A era da opinião sem informação
O estrago mental gerado pelas redes sociais é proporcionalmente inverso ao senso de responsabilidade das pessoas ao emitirem sua opinião sem ao menos se informarem antes. A evolução do Homo Sapiens foi interrompida, somos agora Homo Fácil.
Nem bem o fato foi noticiado e uma legião de usuários das redes sociais sai abrupta e impulsivamente despejando sua opinião rasa, julgando procedimentos, condenando pessoas, desejando “justiças”, destilando ódio, proferindo sentenças e exalando o que de pior um ser humano é capaz do alto da sua ignorância ativa. Assim tem sido os dias nas timelines próprias e alheias, sem dar espaço para a informação correta e completa, para a empatia ou para o exercício da tolerância.
Até aí nenhuma novidade, muito embora a cada novo episódio a gente continue se surpreendendo com o nível baixo e o rumo decadente que a coisa toda tomou. A pergunta é como chegamos a esse ponto? Talvez descobrindo onde erramos possamos, quem sabe, dar alguns passos atrás e tentar retomar o projeto de evolução relatado por Darwin (opa, mas até essa teoria já foi questionada também!). E é exatamente esse o ponto. Estamos dando opinião, sem antes dar chance à informação, quiçá ao conhecimento.
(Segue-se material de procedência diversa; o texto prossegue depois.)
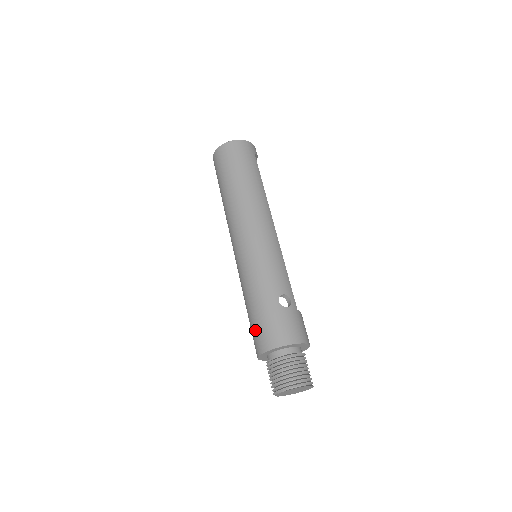
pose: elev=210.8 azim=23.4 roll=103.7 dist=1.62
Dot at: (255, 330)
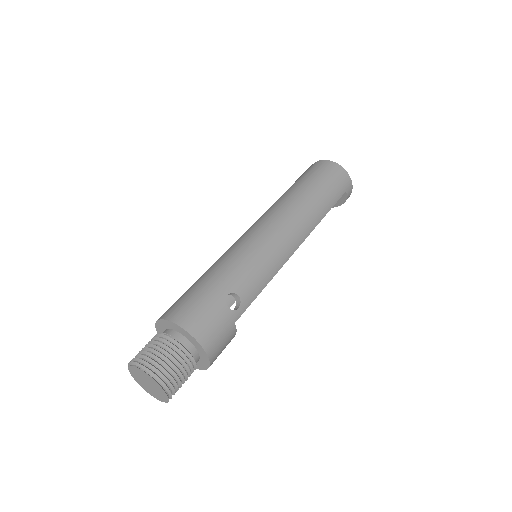
Dot at: (181, 297)
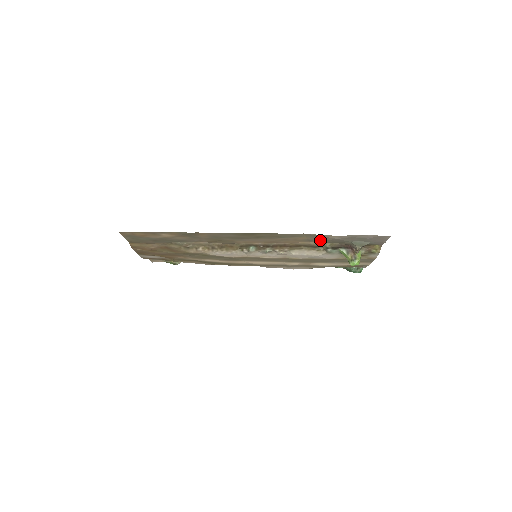
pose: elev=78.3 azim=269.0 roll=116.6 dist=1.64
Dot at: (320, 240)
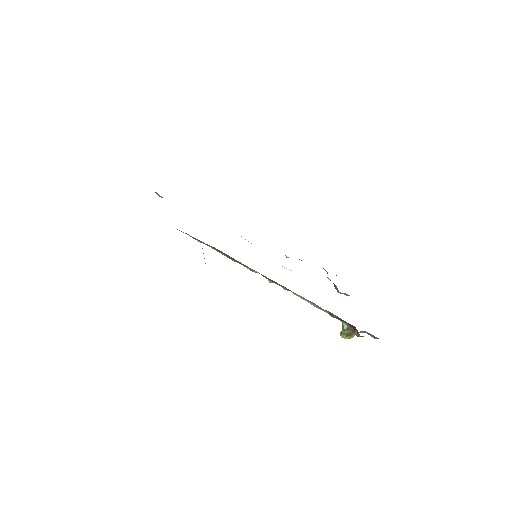
Dot at: occluded
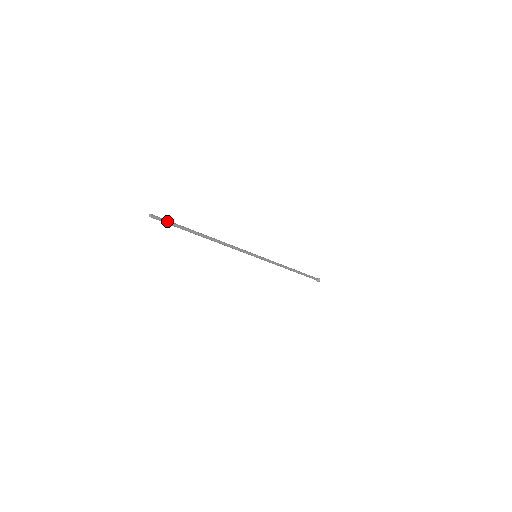
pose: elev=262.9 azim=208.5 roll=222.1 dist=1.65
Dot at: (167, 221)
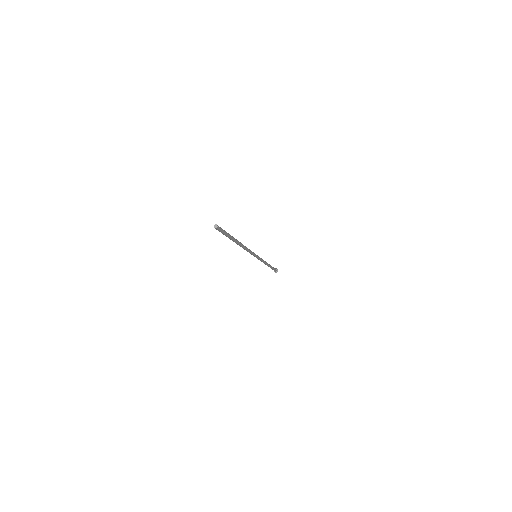
Dot at: (223, 232)
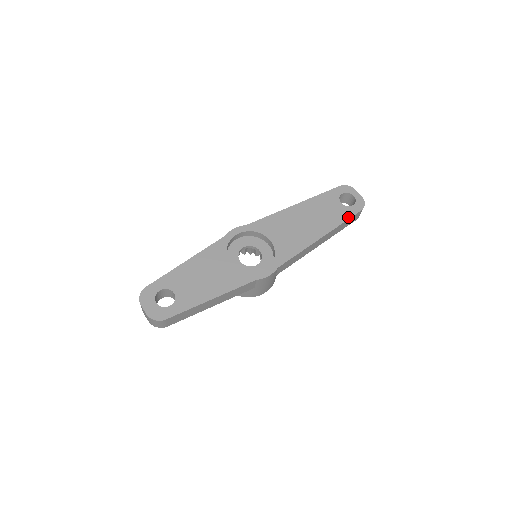
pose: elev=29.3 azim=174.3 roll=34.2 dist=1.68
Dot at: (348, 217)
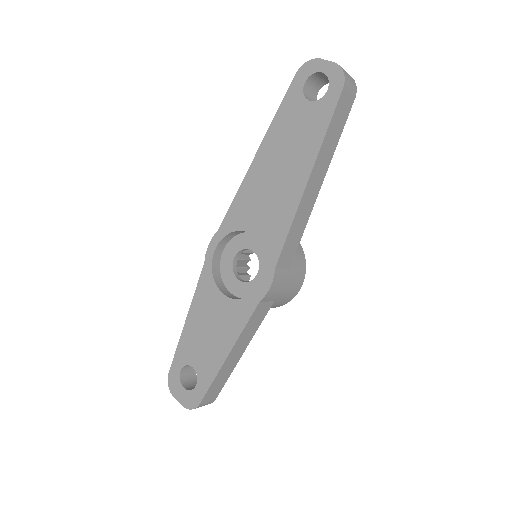
Dot at: (328, 117)
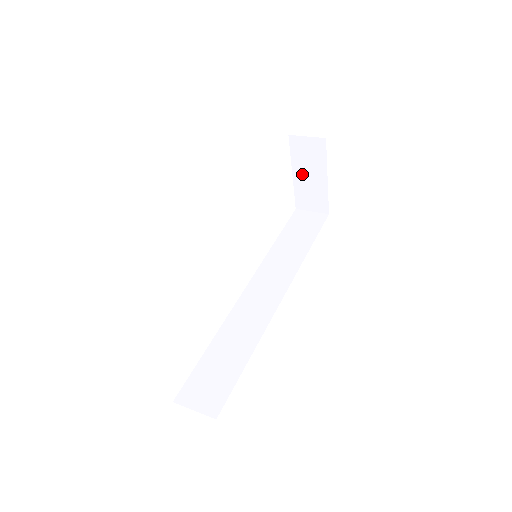
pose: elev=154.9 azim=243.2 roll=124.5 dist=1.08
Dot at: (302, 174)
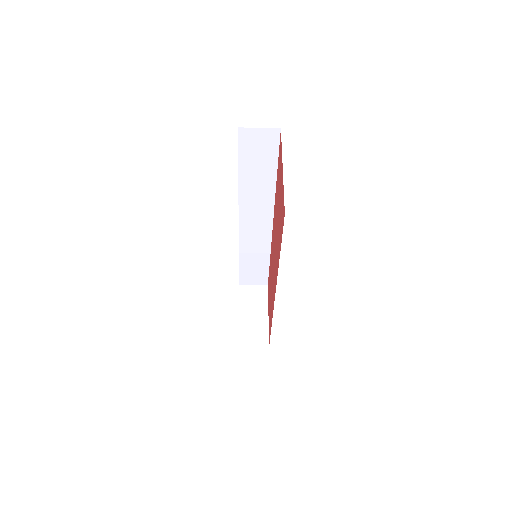
Dot at: (247, 313)
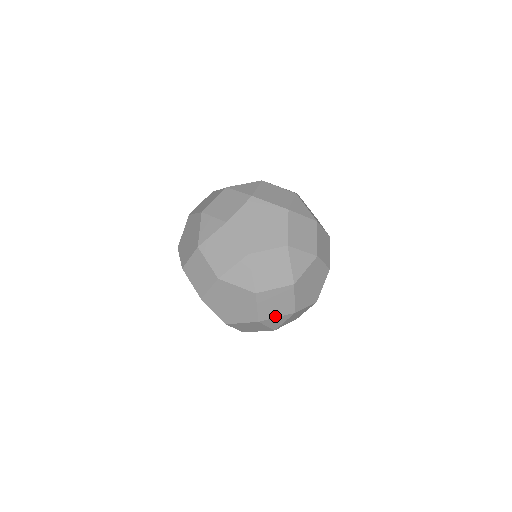
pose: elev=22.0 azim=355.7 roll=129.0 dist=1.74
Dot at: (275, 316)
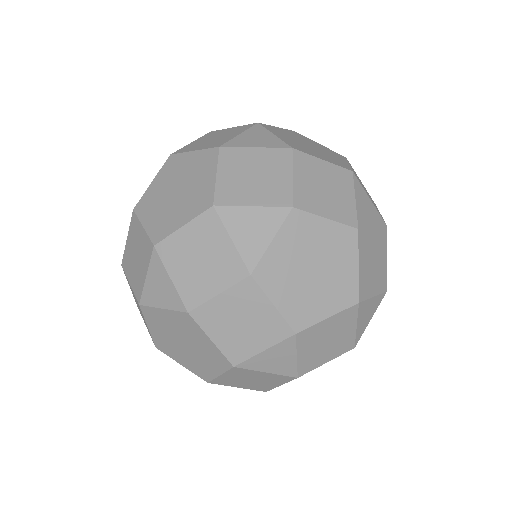
Dot at: (259, 349)
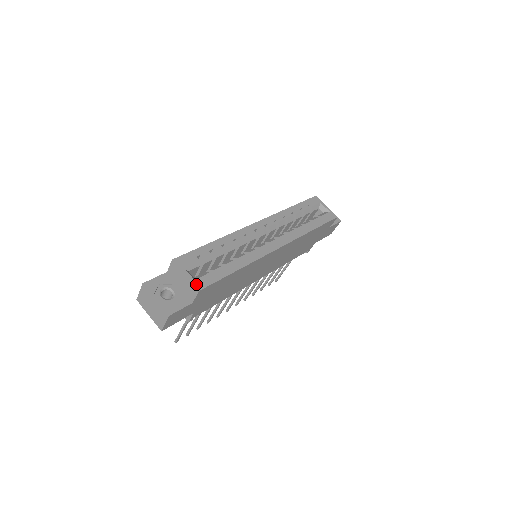
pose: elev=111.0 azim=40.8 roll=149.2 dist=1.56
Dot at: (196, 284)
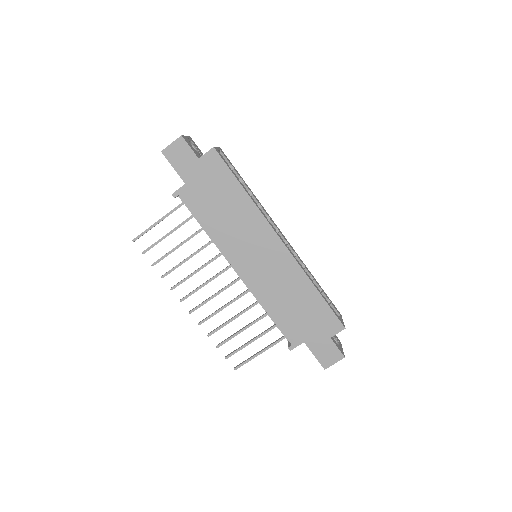
Dot at: (216, 149)
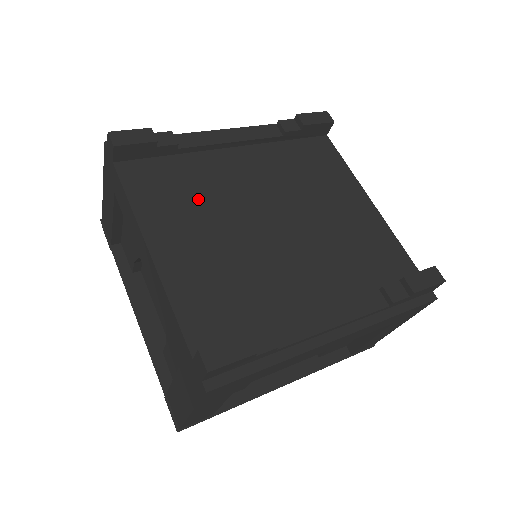
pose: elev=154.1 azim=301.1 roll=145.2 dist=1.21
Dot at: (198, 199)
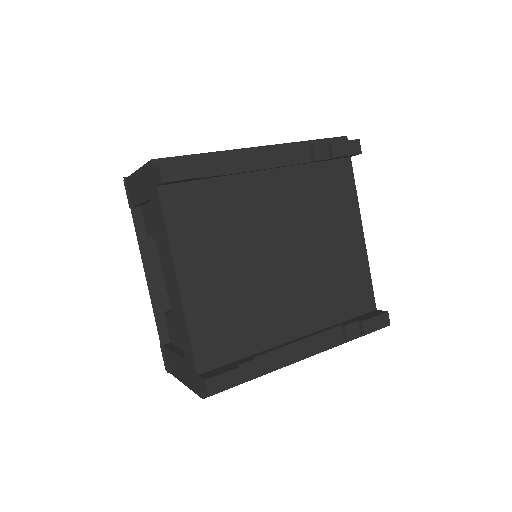
Dot at: (224, 230)
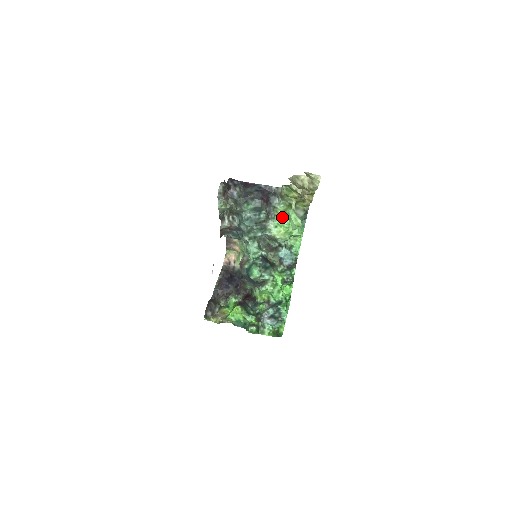
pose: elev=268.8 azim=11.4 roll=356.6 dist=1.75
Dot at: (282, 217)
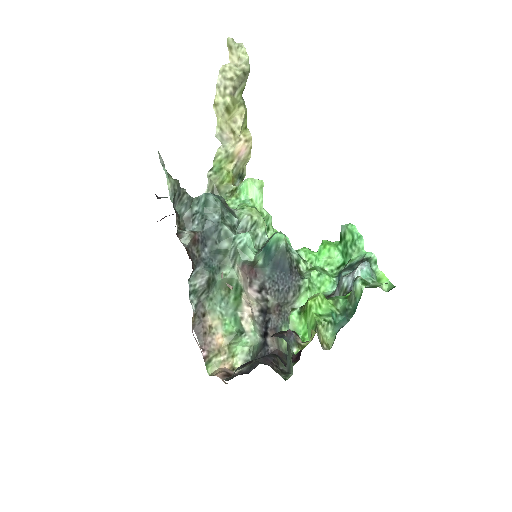
Dot at: (237, 203)
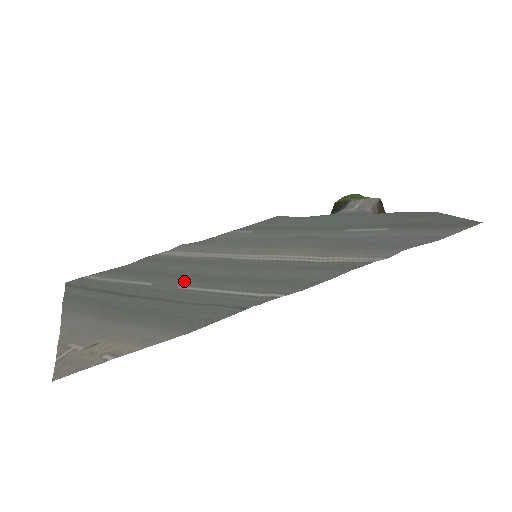
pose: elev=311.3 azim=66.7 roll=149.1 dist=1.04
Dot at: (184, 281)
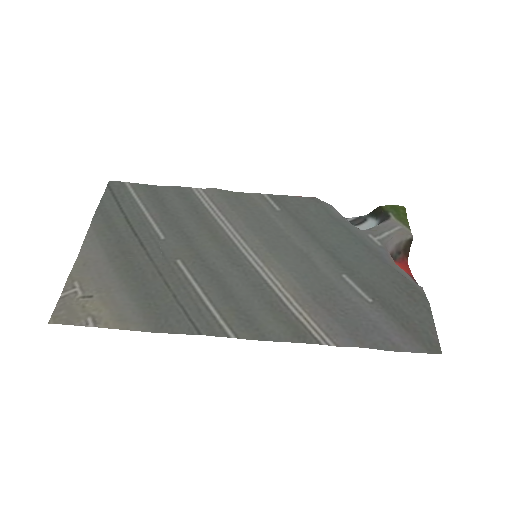
Dot at: (186, 254)
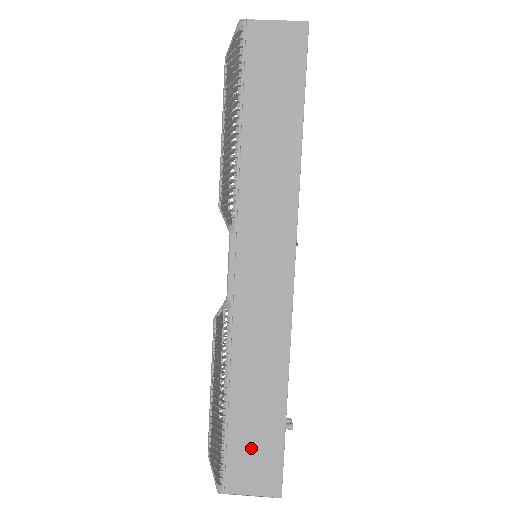
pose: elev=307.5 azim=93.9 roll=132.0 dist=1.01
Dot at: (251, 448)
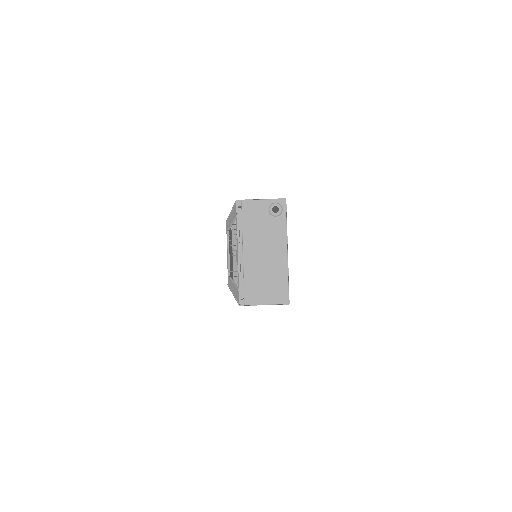
Dot at: occluded
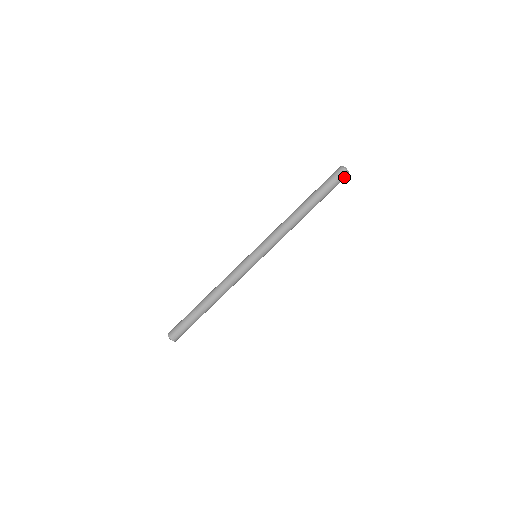
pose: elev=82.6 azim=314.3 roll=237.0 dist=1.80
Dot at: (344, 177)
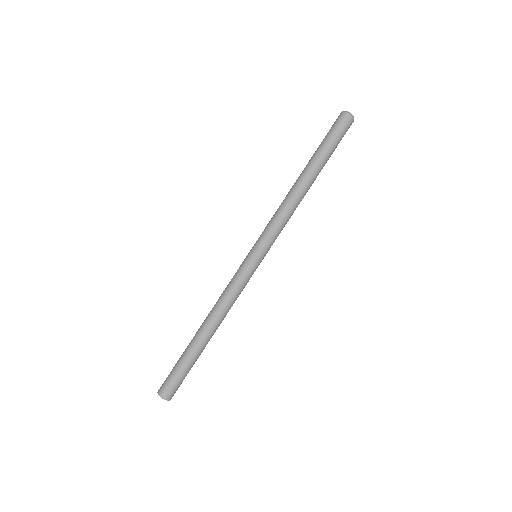
Dot at: (349, 125)
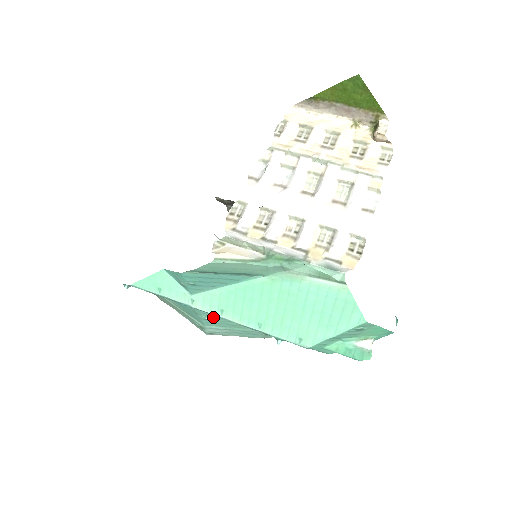
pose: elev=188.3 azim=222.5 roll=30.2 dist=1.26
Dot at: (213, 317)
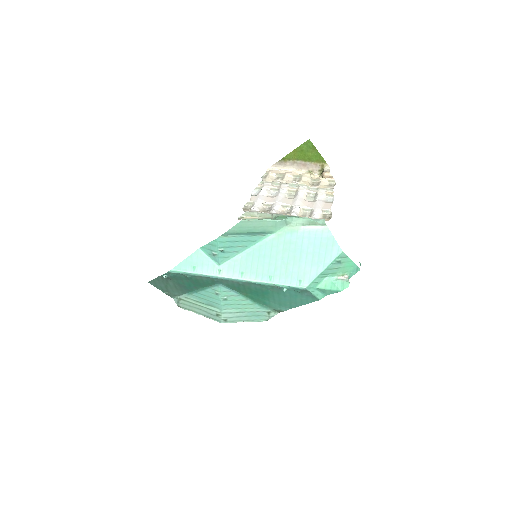
Dot at: (230, 296)
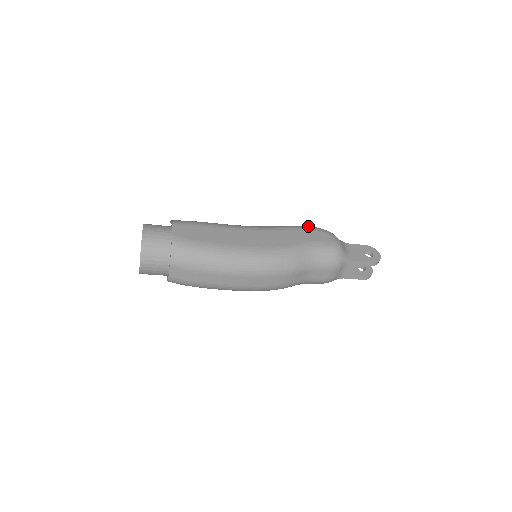
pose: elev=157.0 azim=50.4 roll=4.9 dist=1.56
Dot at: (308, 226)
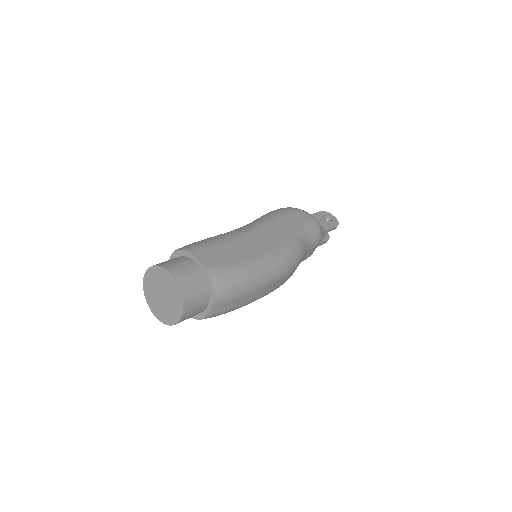
Dot at: (281, 209)
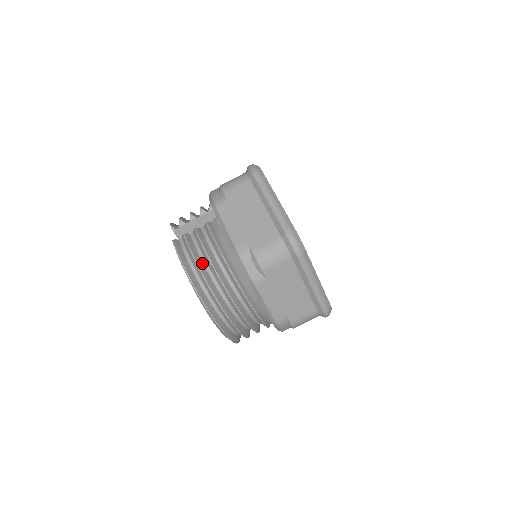
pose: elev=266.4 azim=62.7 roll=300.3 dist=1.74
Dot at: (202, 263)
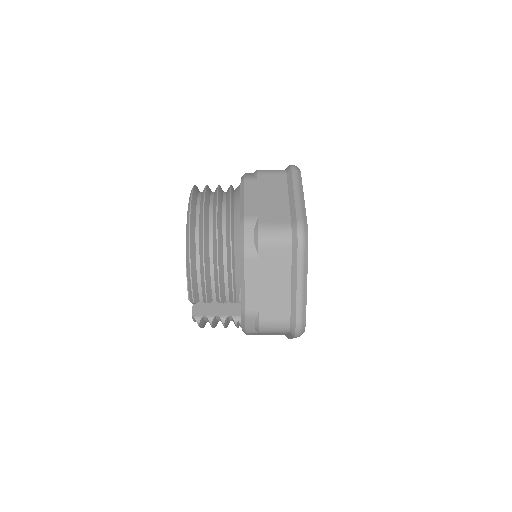
Dot at: occluded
Para esse comportamento já existe até uma nova denominação que começa a ser utilizada por estudiosos e observadores do comportamento social. Sai de cena o Homo Sapiens e entra o “Homo Fácil”, como tem usado apropriadamente o psicanalista e colunista da Folha de São Paulo, Contardo Calligaris: “Nas mídias sociais, o Homo Fácil se sente em casa: é uma arena de opiniões — pura ideologia, sem espaço nem tempo para fatos, pensamentos, estudo, reflexão ou diálogo”.
Contardo não fica longe do escritor e filósofo italiano Umberto Eco, que em 2015 causou uma reverberação em proporção planetária quando proferiu que “as redes sociais deram voz a uma legião de imbecis”. E não deixa de ser uma triste verdade. Seu colega Luiz Felipe Pondé foi até mais crítico ao explicar porque isso acontece: “a internet torna o ódio seguro, porque não tem um retorno físico contra quem agride. Ela é uma bela cultura de bactérias para as pessoas colocarem suas raivas sem arcar com nada.” Mas é importante ressaltar que as redes sociais apenas fizeram o papel de evidenciar e dar palco para problemas já existentes: a falta de informação, o ódio latente, o excesso de opinião rasa e, ao fim, a descoberta de que a humanidade involuiu. Tentar fugir das redes sociais ou desejar que elas não tivessem sido inventadas é o mesmo procedimento do pai que, ao ver que a filha engravidou do namorado na sua própria sala, joga o sofá fora.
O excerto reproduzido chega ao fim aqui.